MANILA -- Philippines President Rodrigo Duterte in April ordered the closure of Boracay, the country's most famous resort island, for up to six months, due to environmental concerns. Two and a half months later, the island known for its white sand and clear water remains quiet, awaiting its reopening in October.
The island attracted nearly 2 million tourists in 2017.
The sudden decision by the government raised criticism, and has already hit the island's tourism. At least 700,000 trips to the island are believed to have been canceled. But a move is also emerging among the country's conglomerates and other businesses toward efforts to improve environment on the island.
Fridays Boracay Beach Resort, a hotel and leisure complex, is one of the local businesses suffering serious consequences from the shutdown. Sales of Boulevard Holdings, the operator, fell 81% on the year to 1.7 million pesos ($31,800) in May. Sales for the first five months of this year grew only 5% from the year earlier.
Airlines such as Philippine Airlines and budget carrier Cebu Air will likely suffer similar consequences.
Manila Water, a major water utility operated under conglomerate Ayala Corp., earns 142 million pesos a year from the joint water business on the island with a government-sponsored partner, according to local media reports. But the revenue from the island is expected to be down 50 to 60% this year from usual. Tourists account for 70% of water usage there.

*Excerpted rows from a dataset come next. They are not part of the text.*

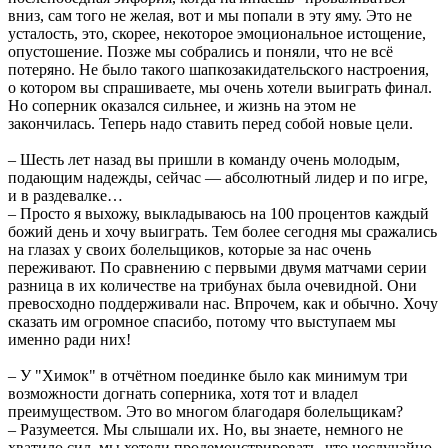
вниз, сам того не желая, вот и мы попали в эту яму. Это не
усталость, это, скорее, некоторое эмоциональное истощение,
опустошение. Позже мы собрались и поняли, что не всё
потеряно. Не было такого шапкозакидательского настроения,
о котором вы спрашиваете, мы очень хотели выиграть финал.
Но соперник оказался сильнее, и жизнь на этом не
закончилась. Теперь надо ставить перед собой новые цели.
– Шесть лет назад вы пришли в команду очень молодым,
подающим надежды, сейчас — абсолютный лидер и по игре,
и в раздевалке…
– Просто я выхожу, выкладываюсь на 100 процентов каждый
божий день и хочу выиграть. Тем более сегодня мы сражались
на глазах у своих болельщиков, которые за нас очень
переживают. По сравнению с первыми двумя матчами серии
разница в их количестве на трибунах была очевидной. Они
превосходно поддерживали нас. Впрочем, как и обычно. Хочу
сказать им огромное спасибо, потому что выступаем мы
именно ради них!
– У "Химок" в отчётном поединке было как минимум три
возможности догнать соперника, хотя тот и владел
преимуществом. Это во многом благодаря болельщикам?
– Разумеется. Мы слышали их. Но, вы знаете, немного не
хватило сил, мы хотели продемонстрировать, что неслучайно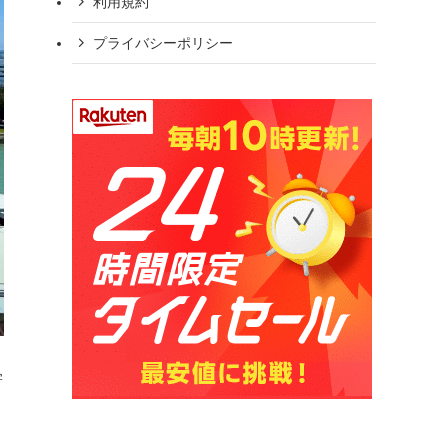
利用規約
プライバシーポリシー
寄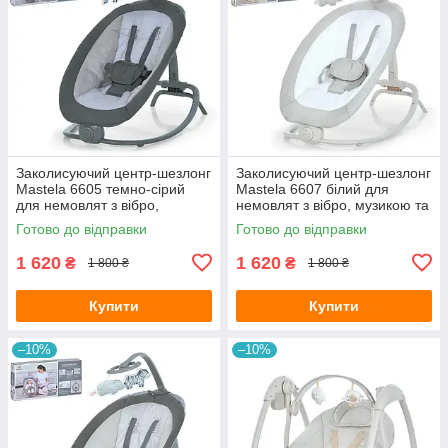
Заколисуючий центр-шезлонг
Заколисуючий центр-шезлонг
Mastela 6605 темно-сірий
Mastela 6607 білий для
для немовлят з вібро,
немовлят з вібро, музикою та
музикою та підвісками
підвісками
Готово до відправки
Готово до відправки
1 620
1 620
₴
₴
1 800 ₴
1 800 ₴
Купити
Купити
–10%
–10%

Meanwhile, Ramon Ang, president of San Miguel, the conglomerate that operates nearby Caticlan Airport, said the government measure may be painful over the short term, but fair and beneficial over the long term. Caticlan is one of the closest air gateways to the island, located on the edge of the neighboring island of Panay.
The negative impact of the island closure is estimated to reach 1.9 billion pesos. Even before the government decision, rumors about a possible island shutdown attracted criticism. But a poll conducted in late March by local research company Social Weather Stations indicated that more than 60% of respondents supported the shutdown, which is intended to protect the island's natural environment.

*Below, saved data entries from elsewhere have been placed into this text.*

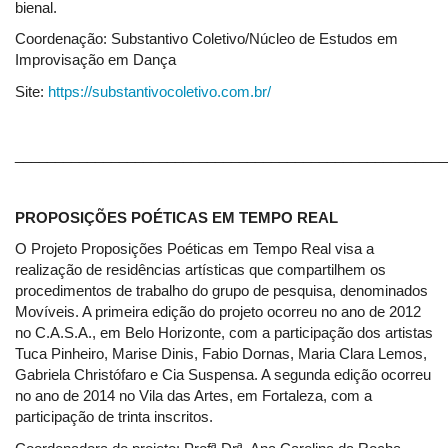
bienal.
Coordenação: Substantivo Coletivo/Núcleo de Estudos em
Improvisação em Dança
Site:
https://substantivocoletivo.com.br/
______________________________________________________
PROPOSIÇÕES POÉTICAS EM TEMPO REAL
O Projeto Proposições Poéticas em Tempo Real visa a
realização de residências artísticas que compartilhem os
procedimentos de trabalho do grupo de pesquisa, denominados
Movíveis. A primeira edição do projeto ocorreu no ano de 2012
no C.A.S.A., em Belo Horizonte, com a participação dos artistas
Tuca Pinheiro, Marise Dinis, Fabio Dornas, Maria Clara Lemos,
Gabriela Christófaro e Cia Suspensa. A segunda edição ocorreu
no ano de 2014 no Vila das Artes, em Fortaleza, com a
participação de trinta inscritos.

For the island shutdown, the government cited unlicensed hotels popping up on the island and draining wastewater to the sea. The government is eager to eliminate illegal buildings and develop sewage management facilities on the island, and the move is helping raise mood toward improving the resort location's environment.
Boracay Island Water, a unit of Manila Water, has raised its annual forecast of capital spending for this year to 700 million pesos, from the initial 677 million pesos. It intends to allocate a portion of the money for putting forward a plan to construct wastewater treatment facilities that are capable of processing 5 million liters of sewage a day.
Meanwhile, San Miguel's solution is to build a bridge between the island and Caticlan Airport on Panay Island, which will include water and sewage piping between the two islands. The business is preparing to propose the public-private collaboration project to the government, which will spend a total of 3 billion pesos over the two years.
Duterte earlier called the island's surroundings a "cesspool." But the environment has now returned to a "clean" state, Environment Secretary Roy Cimatu told reporters in June. He also hinted at possible earlier lifting of the closures before the six-month ban is to officially end in October.